William KentridgeStroke, 2022






Whilst creating his paragraphs of small glyph sculptures Kentridge realised that he wanted the glyphs to be “... seen as silhouettes, but then in the working of them they shift to being something more than extrusions, they have a much wider life.”
Part of that wider life entailed selecting a few particular small glyphs to experiment what would happen to them when they were significantly larger and potentially in isolation, and key to this was to discover what would happen to Kentridge’s scribble cat were in to grow larger that life, and become what he describes as, “...the opposite of stroking a cat – the idea of when you try to stroke one, and its hair stands on end from static electricity.
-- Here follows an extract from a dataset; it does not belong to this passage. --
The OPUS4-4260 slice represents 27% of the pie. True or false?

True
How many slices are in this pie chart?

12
Mayakovsky has a character in his play ‘A Tragedy’ appeal to us to “stroke back cats, stroke back cats” catch the sparks from their fur and with that electricity and use it to run the trams the next morning. And on this larger scale it’s almost like the cat as cactus, the anti-stroke”.
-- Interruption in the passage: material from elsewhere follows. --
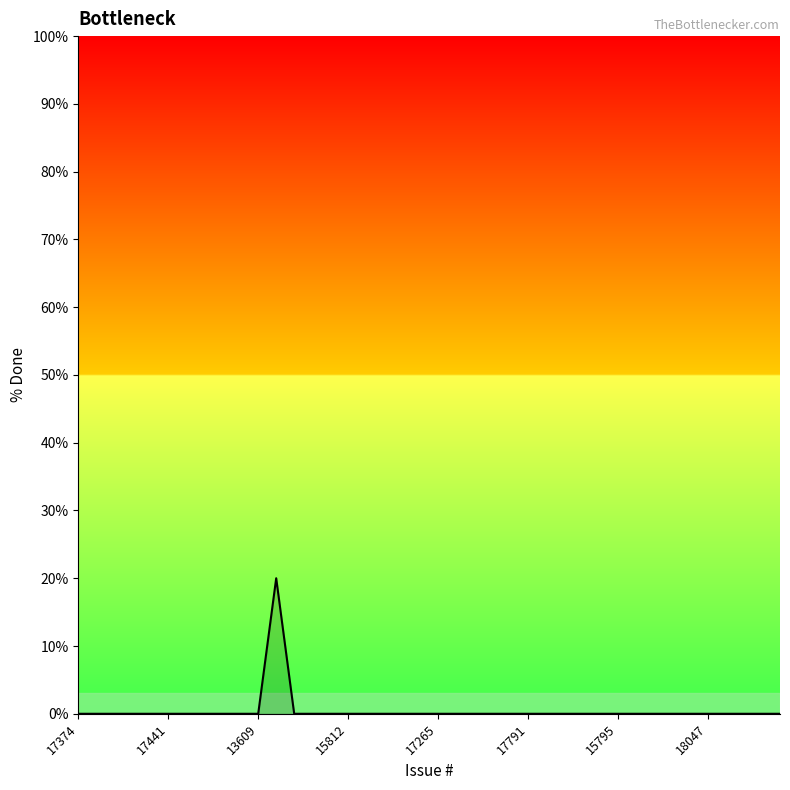

What is the maximum value shown in the chart?

20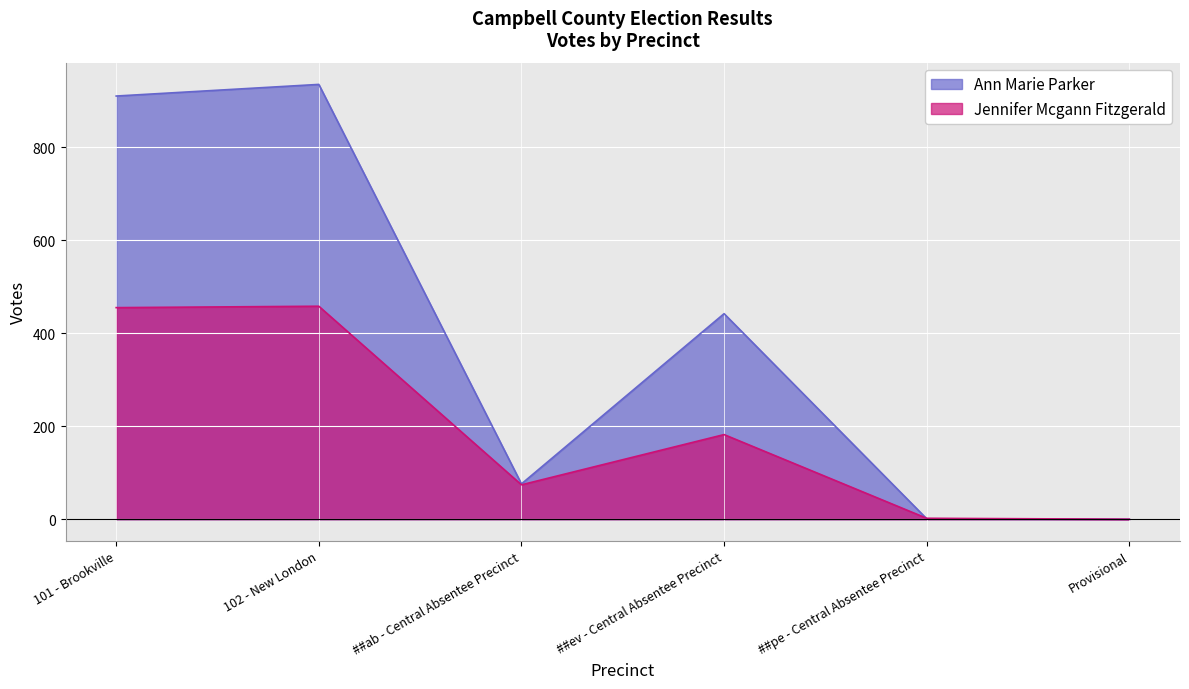

What is the difference between the Ann Marie Parker values at 101 - Brookville and 102 - New London?

25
This medium-sized ‘Stroke’ has two faces, indicative of the feline domestic-but-wild creatures we’ve come to know, but perhaps not entirely trust. There are also the public and private faces of both the Mayakovsky who used to believe in Bolshevism and enthusiastically espouse the party line and the one who was beginning to become wholly disillusioned by Stalinist absurdities, and also, in a broader sense, the ongoing, necessary wrestling between optimism and despondency, realism and idealism that’s at the heart of all of Kentridge's performances and projected shadows.